Protesters called for the full withdrawal of US troops from Pakistan and Afghanistan.
Thousands of Indonesians have gathered outside the US embassy in Jakarta to protest against an upcoming visit of US President Barack Obama.
The protesters marched on the US embassy in Jakarta and called for the full withdrawal of US troops from Pakistan and Afghanistan.
They also asked Washington to stop its "blind support for Israel."
"We're going to change our assessment of Obama only when Obama withdraws all the American troops from Iraq and Afghanistan and stops the attacks in the border region of Pakistan and Afghanistan and stops the blind support for Israel," the Associated Press quoted a prominent participant as saying.
"We don't see the differences between Obama and Bush, they both oppress Muslims, they both have blood on their hands," CNN quoted Ismail Yusanto, a spokesman for a Muslim group in Indonesia.
"That's why we reject Obama and we don't believe that he's reaching out to Muslims."
The spokesman said about 20,000 people attended the rallies.
Obama will make a stop in Indonesia on Tuesday as part of his 10-day Asia tour.
The US president is in New Delhi now, where he was greeted by nationwide protests.
In reaction to the visit, victims of a toxic tragedy in the city of Bhopal held a sit-in, demanding compensation for the fatal incident.
More than 500,000 people were exposed to toxic gas after 40 tons of deadly chemical leaked at the Indian subsidiary of the US Corporation Union Carbide on December 3, 1984.
The protesters are also demanding President Obama take action against the Union Carbide and Dow Chemicals for breaching the law for many years.
People also gathered in the eastern state of Orissa, protesting against President Obama's presence in the country, arguing that he has been unable to maintain peace in developing countries.
Meanwhile, the Kashmir Action Committee staged a demonstration in Pakistan's Lahore, calling on the US president to take a strong stance against the Indian government's crackdown on the Kashmiris.
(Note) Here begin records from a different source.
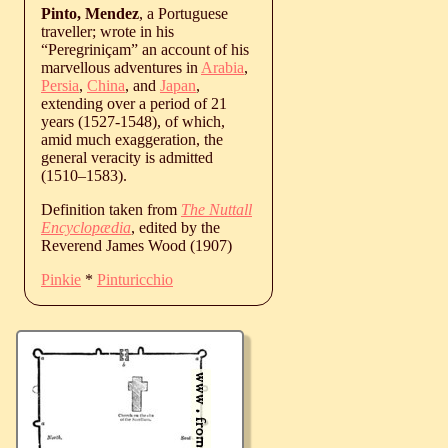
Pinto, Mendez
, a Portuguese
traveller; wrote in his
“Peregriniçam” an account of his
marvellous adventures in
Arabia
,
Persia
,
China
, and
Japan
,
extending over a period of 21
years (1527-1548), of which,
amid much exaggeration, the
general veracity is admitted
(
1510
‒
1583
).
Definition taken from
The Nuttall
Encyclopædia
, edited by the
Reverend James Wood (1907)
Pinkie
*
Pinturicchio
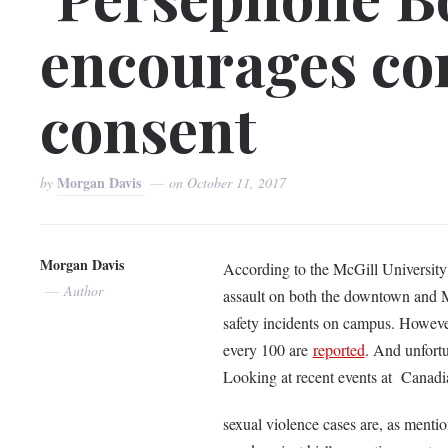
encourages co
consent
Morgan Davis
by
on
October 11, 2017
Morgan Davis
According to the McGill Universit
Author
assault on both the downtown and M
safety incidents on campus. However,
every 100 are
reported
. And unfortu
Looking at recent events at Canadia
sexual violence cases are, as menti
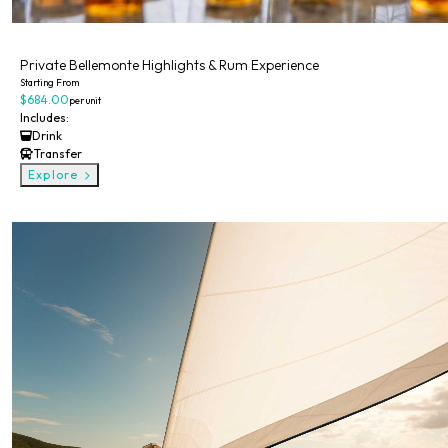
Private
Private Bellemonte Highlights & Rum Experience
Starting From
$684.00
per unit
Includes:
Drink
Transfer
Explore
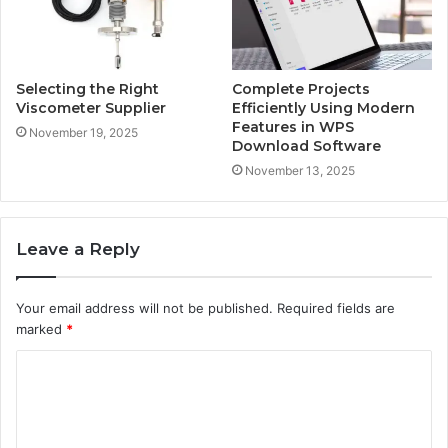
Selecting the Right
Complete Projects
Viscometer Supplier
Efficiently Using Modern
Features in WPS
November 19, 2025
Download Software
November 13, 2025
Leave a Reply
Your email address will not be published.
Required fields are
marked
*
C
o
m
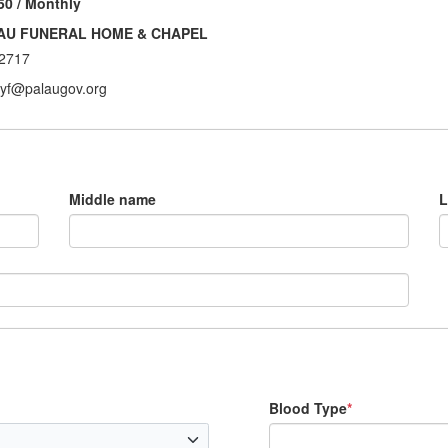
50 / Monthly
AU FUNERAL HOME & CHAPEL
2717
ryf@palaugov.org
Middle name
L
Blood Type
*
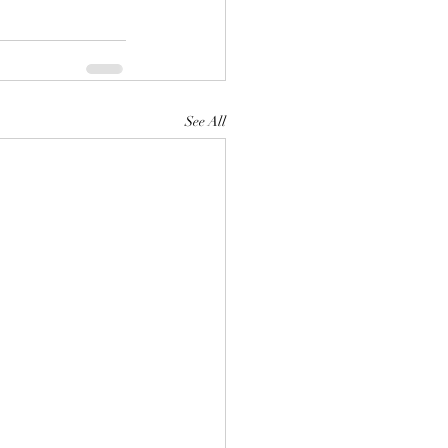
See All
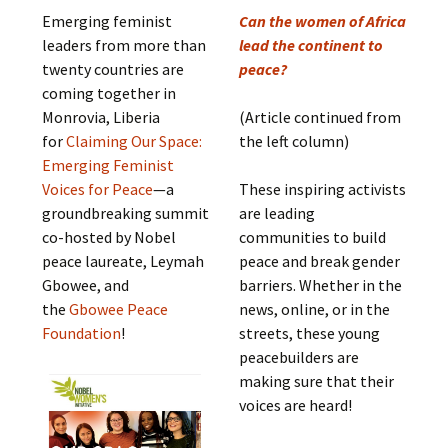
Emerging feminist
Can the women of Africa
leaders from more than
lead the continent to
twenty countries are
peace?
coming together in
Monrovia, Liberia
(Article continued from
for
Claiming Our Space:
the left column)
Emerging Feminist
Voices for Peace
—a
These inspiring activists
groundbreaking summit
are leading
co-hosted by Nobel
communities to build
peace laureate, Leymah
peace and break gender
Gbowee, and
barriers. Whether in the
the
Gbowee Peace
news, online, or in the
Foundation
!
streets, these young
peacebuilders are
making sure that their
voices are heard!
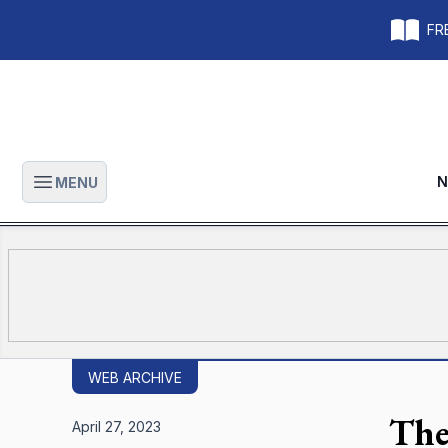
FRE
N
MENU
Open main menu
WEB ARCHIVE
The
April 27, 2023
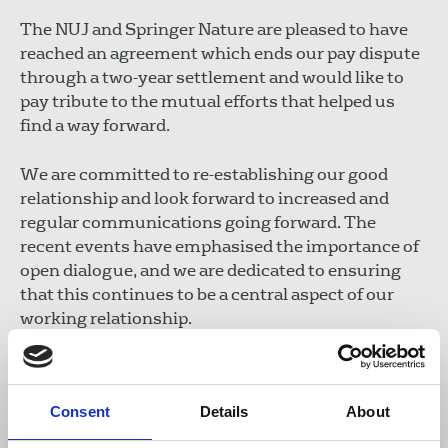
The NUJ and Springer Nature are pleased to have
reached an agreement which ends our pay dispute
through a two-year settlement and would like to
pay tribute to the mutual efforts that helped us
find a way forward.
We are committed to re-establishing our good
relationship and look forward to increased and
regular communications going forward. The
recent events have emphasised the importance of
open dialogue, and we are dedicated to ensuring
that this continues to be a central aspect of our
working relationship.
We acknowledge the value of the Nature brand and
the talented colleagues that sit at its heart as well
Consent
Details
About
as its importance to the wider scientific and
academic community. We are committed to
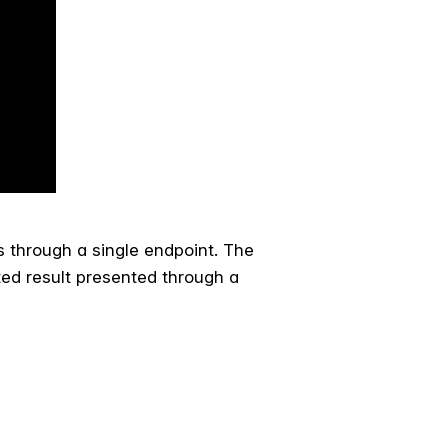
s through a single endpoint. The
ted result presented through a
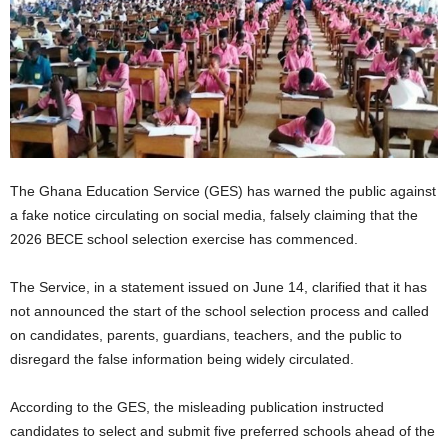
The Ghana Education Service (GES) has warned the public against
a fake notice circulating on social media, falsely claiming that the
2026 BECE school selection exercise has commenced.
The Service, in a statement issued on June 14, clarified that it has
not announced the start of the school selection process and called
on candidates, parents, guardians, teachers, and the public to
disregard the false information being widely circulated.
According to the GES, the misleading publication instructed
candidates to select and submit five preferred schools ahead of the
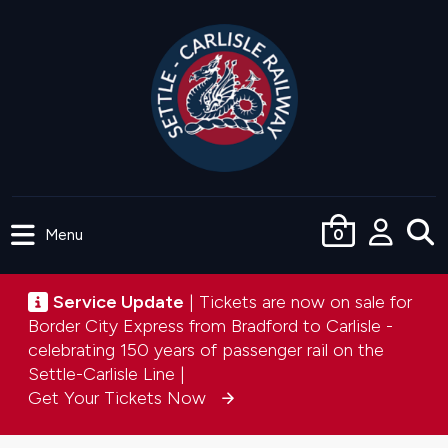
Skip
to
main
content
Menu
0
User
accou
Service update
Service Update
| Tickets are now on sale for
menu
Border City Express from Bradford to Carlisle -
celebrating 150 years of passenger rail on the
Settle-Carlisle Line |
Get Your Tickets Now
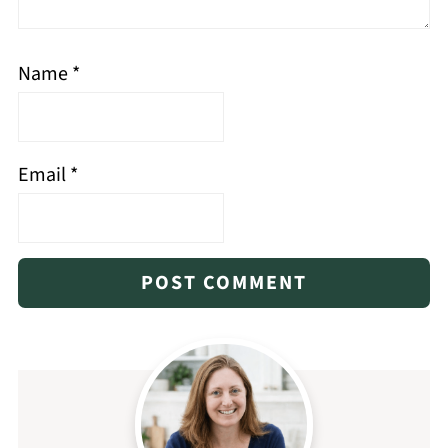
Name
*
Email
*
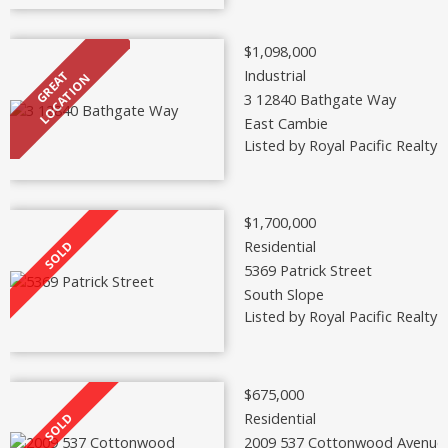
$1,098,000
Industrial
3 12840 Bathgate Way
East Cambie
Listed by Royal Pacific Realty 
$1,700,000
Residential
5369 Patrick Street
South Slope
Listed by Royal Pacific Realty 
$675,000
Residential
2009 537 Cottonwood Avenue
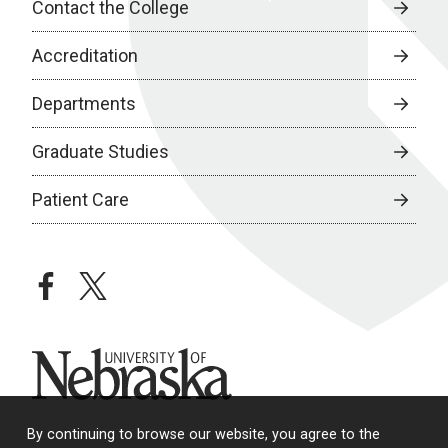
Contact the College
Accreditation
Departments
Graduate Studies
Patient Care
facebook
twitter
University of Nebraska
By continuing to browse our website, you agree to the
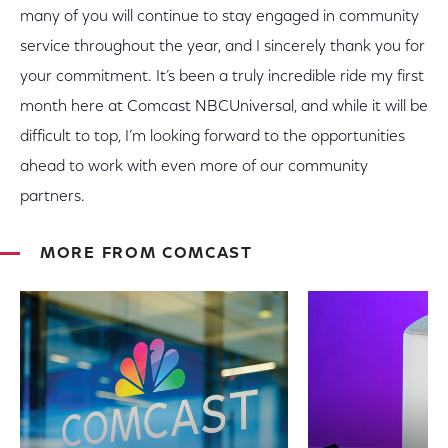
many of you will continue to stay engaged in community
service throughout the year, and I sincerely thank you for
your commitment. It’s been a truly incredible ride my first
month here at Comcast NBCUniversal, and while it will be
difficult to top, I’m looking forward to the opportunities
ahead to work with even more of our community
partners.
MORE FROM COMCAST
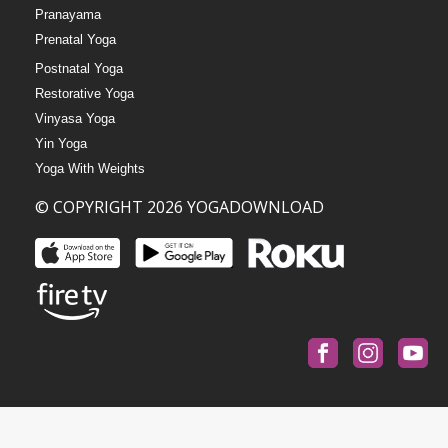
Pranayama
Prenatal Yoga
Postnatal Yoga
Restorative Yoga
Vinyasa Yoga
Yin Yoga
Yoga With Weights
© COPYRIGHT 2026 YOGADOWNLOAD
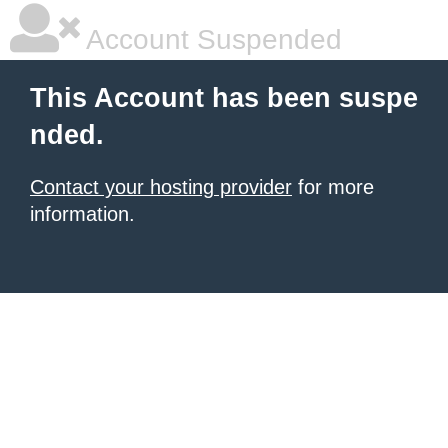
Account Suspended
This Account has been suspe
nded.
Contact your hosting provider
for more
information.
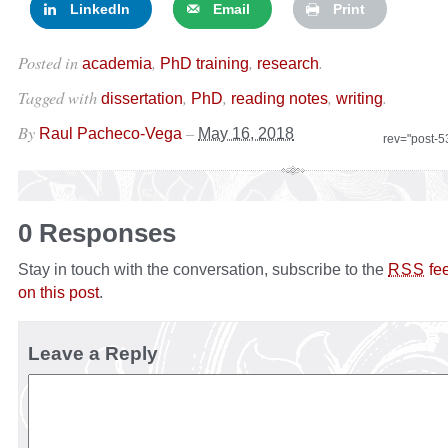
LinkedIn
Email
Print
Posted in
,
,
.
academia
PhD training
research
Tagged with
,
,
,
.
dissertation
PhD
reading notes
writing
By
–
Raul Pacheco-Vega
May 16, 2018
rev="post-
0 Responses
Stay in touch with the conversation, subscribe to the
fe
RSS
on this post
.
Leave a Reply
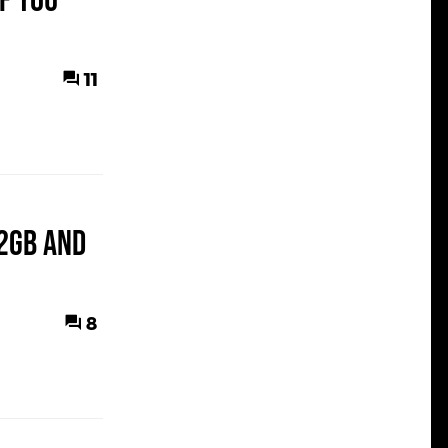
f You
11
12GB and
8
More than 100 people have been killed in Indian-administered Kashmir since June, when the residents began holding anti-India demonstrations.
President Obama's decision to spend three days in India, while bypassing Pakistan, has also come under fierce criticism.
A Washington Post report said that the move has sparked anxiety among government officials in Islamabad due to fears that the US president's visit could likely upset the delicate balance of power between the two nuclear-armed neighbors.